(Saved data entries)
◇ ◇ ◇ ◇

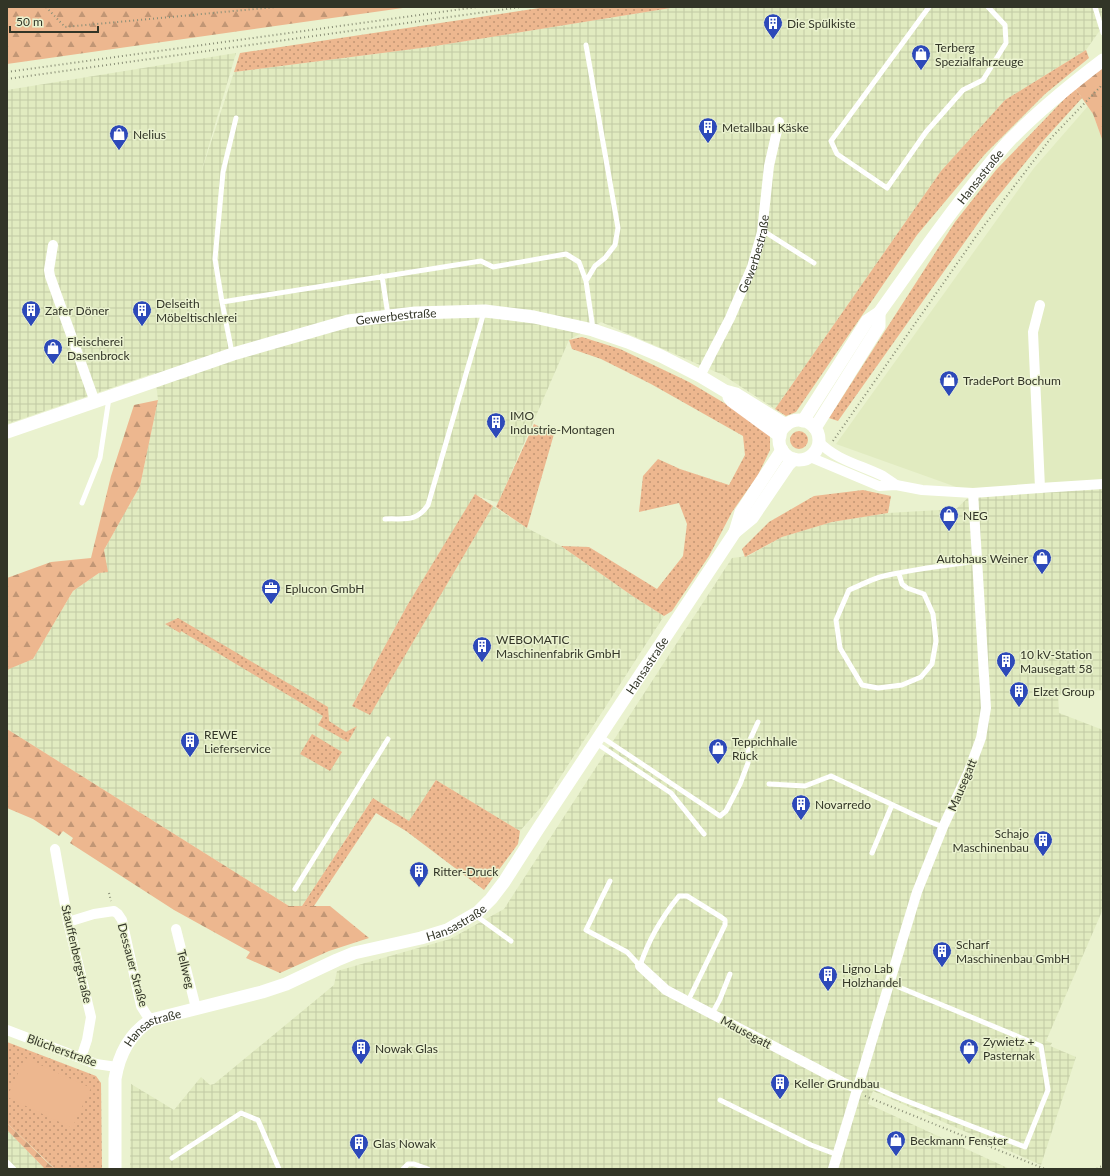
<svg xmlns="http://www.w3.org/2000/svg" width="1110" height="1176" font-family="Lato,sans-serif">
<defs>
<pattern id="industrial-grid" width="8" height="8" patternUnits="userSpaceOnUse"><rect width="8" height="8" fill="#e1ebc0"/><path d="M0 4h8M4 0v8" fill="none" stroke="#c2caa5"/></pattern>
<pattern id="grass-dots" width="8" height="8" patternUnits="userSpaceOnUse"><rect width="8" height="8" fill="#edb78f"/><path d="M2 2h.1M6 6h.1" fill="none" stroke="#c19675" stroke-width="1.8" stroke-linecap="round"/></pattern>
<pattern id="forest-firs" width="22" height="20" patternUnits="userSpaceOnUse"><rect width="22" height="20" fill="#edb78f"/><path d="M5 1l3.5 6h-7zM16 11l3.5 6h-7z" fill="#c19675"/></pattern>
</defs>
<rect width="100%" height="100%" fill="#eaf2cf"/>
<!-- built -->
<path fill="#e1ebc0" d="M1088,106L1093,114L1103,142V484L973,493L836,444L1034,168Z"/>
<!-- industrial -->
<path fill="url(#industrial-grid)" d="M677,7H1103V26L1086,50L1005,100L941,171L775,409L723,375L601,322L569,340L498,503L475,495L408,604L352,706L370,714L493,506L527,528L561,546L634,597L664,616L541,807L520,831L436,780L409,821L373,798L302,906H289L7,729V671L8,669L33,659L73,591L99,573L107,572L104,550L140,486L158,400L155,373L169,368L7,424V90L236,53L200,176L234,72L429,47Z
M1103,484V690L1058,695L1059,713L1103,730V909L1046,1041L1052,1043L1050,1046L1076,1057L1041,1165L873,1091L868,1104L1010,1169H130L131,1084L174,1110L201,1077L210,1085L214,1084L334,985L337,971L450,939L504,909L732,558L748,556L782,537L832,522L888,513L956,509L973,493Z
M7,1130L45,1169H7Z"/>
<!-- grass -->
<path fill="url(#grass-dots)" d="M546,7H677L429,47L234,72L240,53Z
M1086,50L1089,58L1045,94L985,154L917,235L796,412L786,416L775,409L941,171L1005,100Z
M1075,88L1082,98L1042,142L991,205L838,421L829,418L955,222L996,170Z
M582,337L620,349L689,382L746,416L770,435V450L758,475L732,512L709,556L672,611L664,616L634,597L561,546L589,547L657,589L683,556L687,524L679,503L639,512L643,476L658,459L680,469L729,485L745,455L743,436L651,384L601,359L572,349L569,340Z
M534,424L554,434L527,528L496,507Z
M790 440a9 9 0 1 1 18 0a9 9 0 1 1-18 0Z
M863,490L891,496L888,513L832,522L782,537L745,557L742,549L769,522L814,496Z
M475,494L493,506L370,715L352,706L408,604Z
M178,618L328,707L329,721L346,732L357,726L348,742L318,725L323,716L181,631L180,633L165,624Z
M312,734L342,752L330,771L300,754Z
M436,780L520,831L518,844L484,890L406,831L376,813L314,906H302L373,798L409,821Z
M7,1042L96,1076L101,1083L102,1169H55L7,1123Z"/>
<!-- forest -->
<path fill="url(#forest-firs)" d="M7,7H410L7,64Z
M1103,67V142L1093,114L1075,88Z
M158,400L140,486L104,550L108,572L99,573L73,591L33,659L9,669L7,671V578L51,562L91,558L111,476L134,405Z
M7,729L289,906H330L369,938L329,951L280,973L246,958L250,952L174,910L70,843L73,838L63,831L59,836L33,819L7,808Z
M7,1123L50,1165L55,1169H45L7,1130Z"/>
<!-- pitch -->
<path fill="#edb78f" d="M25,1058L91,1088L72,1128L7,1097Z"/>
<g fill="none" stroke-linecap="round" stroke-linejoin="round">
<!-- path -->
<path stroke="#898e76" stroke-width="2" stroke-dasharray="1 3" stroke-linecap="butt" d="M46,7L65,27L276,7
M7,72L477,7
M7,79L521,7
M833,441L977,235L1051,138L1103,84
M109,893L111,901
M865,1096L1045,1169
M1097,1169L1099,1167L1103,1166"/>
<!-- service -->
<path stroke="#fff" stroke-width="5" d="M929,7L831,141L837,154L887,188L926,132L963,90L983,80L1006,43L1005,25L988,7
M1095,7L1103,33
M586,45L618,228L615,245L605,258L595,266L586,281L593,329
M762,230L814,263
M382,276L388,315
M222,302L481,261L493,267L566,254L579,262L586,281
M232,353L222,302L215,259L223,172L236,118
M82,503L100,458L109,398
M385,519C404,518 416,523 428,505L484,312
M899,574L902,584L907,588L924,594L933,614L936,641L932,664L921,677L902,685L878,688L862,685L840,648L836,620L849,590C859,586 870,580 880,577C912,569 945,566 977,561
M600,736L720,816L726,811L740,784L748,763V744L758,722
M596,743L671,793L704,834
M769,784L805,786L831,776L923,819L943,827
M872,853L892,805
M610,881L586,930L627,952L640,966
M295,889L388,739
M475,915L511,941
M640,966C648,941 662,917 679,896H687L721,917L725,920V925L688,1001
M712,1014L720,999L730,974
M860,1081L899,1098L1025,1147L1048,1090L1041,1046L889,983
M720,1100L811,1145L838,1155
M172,1158L241,1113L258,1120L279,1169
M7,1162L14,1169
M403,1169L408,1164H414L428,1169"/>
<!-- minor -->
<g stroke="#fff" stroke-width="10">
<path d="M53,245L49,270L50,276L95,402"/>
<path id="s1" d="M700,376L730,318L752,267L762,232L769,166L779,122"/>
<path d="M819,442C836,460 861,465 883,476C887,479 892,482 896,485"/>
<path d="M810,457L879,486L896,485L922,490L973,493L1040,488L1033,332L1040,305"/>
<path d="M1040,488L1103,484"/>
<path d="M55,849L68,922L91,1017L87,1040L81,1058"/>
<path d="M68,922L94,914L114,911L118,914L122,920L141,1006L146,1014L151,1020"/>
<path d="M176,929L196,1008"/>
<path d="M640,966L666,990L842,1082L858,1089"/>
<path d="M7,1030L96,1064L117,1067"/>
<path d="M833,1169L917,892L943,827L968,773L981,738L986,708L973,493"/>
</g>
<!-- tertiary -->
<g stroke="#fff" stroke-width="13">
<path d="M729,397L732,401L780,436"/>
<circle cx="799" cy="440" r="20"/>
<path id="s2" d="M803,421L867,321L879,313C910,270 939,227 972,186C984,171 996,155 1009,141C1038,111 1070,85 1103,60"/>
<path d="M815,428L879,326V313"/>
<path id="s3" d="M7,432L233,354L348,321L415,313L485,311L534,317L593,330L628,342L661,356L700,376L725,391L736,394L786,425"/>
<path d="M735,532L741,512L782,450"/>
<path id="s4" d="M115,1169V1079C119,1054 129,1034 151,1020L262,992L286,984L337,960L354,953L421,938L447,930L478,912L491,899L504,882L538,829L735,532L752,518L788,465L794,459"/>
</g>
</g>
<!-- icons -->
<defs>
<g id="building-pin" transform="scale(1)"><path d="M0 17L-7.5 6A9.5 9.5 0 1 1 7.5 6Z" fill="#2d49b9" stroke="#eaf2cf"/><path d="M-4-6H4V6H1V3H-1V6H-4ZM-2.5-4.3h1.7v1.8h-1.7ZM.8-4.3h1.7v1.8H.8ZM-2.5-1h1.7V.8h-1.7ZM.8-1h1.7V.8H.8Z" fill="#fff"/></g>
<g id="shop-pin" transform="scale(1)"><path d="M0 17L-7.5 6A9.5 9.5 0 1 1 7.5 6Z" fill="#2d49b9" stroke="#eaf2cf"/><path d="M-5-2.5h2.3a2.7 3.5 0 0 1 5.4 0H5L5.5 6h-11ZM-1.5-2.5h3a1.5 2.3 0 0 0-3 0Z" fill="#fff"/></g>
<g id="office-pin" transform="scale(1)"><path d="M0 17L-7.5 6A9.5 9.5 0 1 1 7.5 6Z" fill="#2d49b9" stroke="#eaf2cf"/><path d="M-6-3h4V-5.5h4V-3h4V5H-6ZM-1-4.5V-3h2v-1.5ZM-6 0V1H6V0Z" fill="#fff"/></g>
</defs>
<g fill-rule="evenodd">
<use href="#building-pin" x="773" y="23"/>
<use href="#shop-pin" x="921" y="54"/>
<use href="#building-pin" x="708" y="127"/>
<use href="#shop-pin" x="119" y="134"/>
<use href="#building-pin" x="31" y="310"/>
<use href="#building-pin" x="142" y="310"/>
<use href="#shop-pin" x="53" y="348"/>
<use href="#shop-pin" x="949" y="380"/>
<use href="#building-pin" x="496" y="422"/>
<use href="#shop-pin" x="949" y="515"/>
<use href="#shop-pin" x="1042" y="558"/>
<use href="#office-pin" x="271" y="588"/>
<use href="#building-pin" x="482" y="646"/>
<use href="#building-pin" x="1006" y="661"/>
<use href="#building-pin" x="1019" y="691"/>
<use href="#building-pin" x="190" y="741"/>
<use href="#shop-pin" x="718" y="748"/>
<use href="#building-pin" x="801" y="804"/>
<use href="#building-pin" x="1043" y="840"/>
<use href="#building-pin" x="419" y="871"/>
<use href="#building-pin" x="942" y="951"/>
<use href="#building-pin" x="828" y="975"/>
<use href="#building-pin" x="361" y="1048"/>
<use href="#shop-pin" x="969" y="1048"/>
<use href="#building-pin" x="780" y="1083"/>
<use href="#shop-pin" x="896" y="1140"/>
<use href="#building-pin" x="359" y="1143"/>
</g>
<g text-anchor="middle" dominant-baseline="central" stroke-width="3" stroke-linejoin="round" paint-order="stroke">
<!-- poi labels -->
<g font-size="12" fill="#323527" stroke="#eaf2cf" text-anchor="start">
<text x="787" y="23">Die Spülkiste</text>
<text x="935" y="47">Terberg<tspan x="935" dy="14">Spezialfahrzeuge</tspan></text>
<text x="722" y="127">Metallbau Käske</text>
<text x="133" y="134">Nelius</text>
<text x="156" y="303">Delseith<tspan x="156" dy="14">Möbeltischlerei</tspan></text>
<text x="45" y="310">Zafer Döner</text>
<text x="67" y="341">Fleischerei<tspan x="67" dy="14">Dasenbrock</tspan></text>
<text x="963" y="380">TradePort Bochum</text>
<text x="510" y="415">IMO<tspan x="510" dy="14">Industrie-Montagen</tspan></text>
<text x="963" y="515">NEG</text>
<text x="1028" y="558" text-anchor="end">Autohaus Weiner</text>
<text x="285" y="588">Eplucon GmbH</text>
<text x="496" y="639">WEBOMATIC<tspan x="496" dy="14">Maschinenfabrik GmbH</tspan></text>
<text x="1020" y="654">10 kV-Station<tspan x="1020" dy="14">Mausegatt 58</tspan></text>
<text x="1033" y="691">Elzet Group</text>
<text x="204" y="734">REWE<tspan x="204" dy="14">Lieferservice</tspan></text>
<text x="732" y="741">Teppichhalle<tspan x="732" dy="14">Rück</tspan></text>
<text x="815" y="804">Novarredo</text>
<text x="1029" y="833" text-anchor="end">Schajo<tspan x="1029" dy="14">Maschinenbau</tspan></text>
<text x="433" y="871">Ritter-Druck</text>
<text x="956" y="944">Scharf<tspan x="956" dy="14">Maschinenbau GmbH</tspan></text>
<text x="842" y="968">Ligno Lab<tspan x="842" dy="14">Holzhandel</tspan></text>
<text x="983" y="1041">Zywietz +<tspan x="983" dy="14">Pasternak</tspan></text>
<text x="375" y="1048">Nowak Glas</text>
<text x="794" y="1083">Keller Grundbau</text>
<text x="910" y="1140">Beckmann Fenster</text>
<text x="373" y="1143">Glas Nowak</text>
</g>
<!-- street labels -->
<g font-size="12" fill="#323527" stroke="#eaf2cf">
<text stroke="none"><textPath href="#s2" startOffset="303">Hansastraße</textPath></text>
<text stroke="none"><textPath href="#s1" startOffset="134">Gewerbestraße</textPath></text>
<text stroke="none"><textPath href="#s3" startOffset="407">Gewerbestraße</textPath></text>
<text stroke="none"><textPath href="#s4" startOffset="807">Hansastraße</textPath></text>
<text transform="translate(962 785) rotate(-67)">Mausegatt</text>
<text stroke="none"><textPath href="#s4" startOffset="483">Hansastraße</textPath></text>
<text transform="translate(77 954) rotate(77)">Stauffenbergstraße</text>
<text transform="translate(133 965) rotate(75)">Dessauer Straße</text>
<text transform="translate(186 969) rotate(76)">Tellweg</text>
<text stroke="none"><textPath href="#s4" startOffset="159">Hansastraße</textPath></text>
<text transform="translate(746 1032) rotate(28)">Mausegatt</text>
<text transform="translate(62 1050) rotate(20)">Blücherstraße</text>
</g>
</g>
<!-- border -->
<rect width="1110" height="1176" fill="none" stroke="#323527" stroke-width="16"/>
<!-- scale -->
<path d="M10 26v6h88v-6" fill="none" stroke="#323527" stroke-width="2"/>
<text x="16" y="26" font-size="12" fill="#323527" stroke="#eaf2cf" stroke-width="3" paint-order="stroke">50 m</text>
</svg>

◇ ◇ ◇ ◇

** Try it **
Your task is to list each line of the records with the word "rotate".

** Task answer **
<text transform="translate(962 785) rotate(-67)">Mausegatt</text>
<text transform="translate(77 954) rotate(77)">Stauffenbergstraße</text>
<text transform="translate(133 965) rotate(75)">Dessauer Straße</text>
<text transform="translate(186 969) rotate(76)">Tellweg</text>
<text transform="translate(746 1032) rotate(28)">Mausegatt</text>
<text transform="translate(62 1050) rotate(20)">Blücherstraße</text>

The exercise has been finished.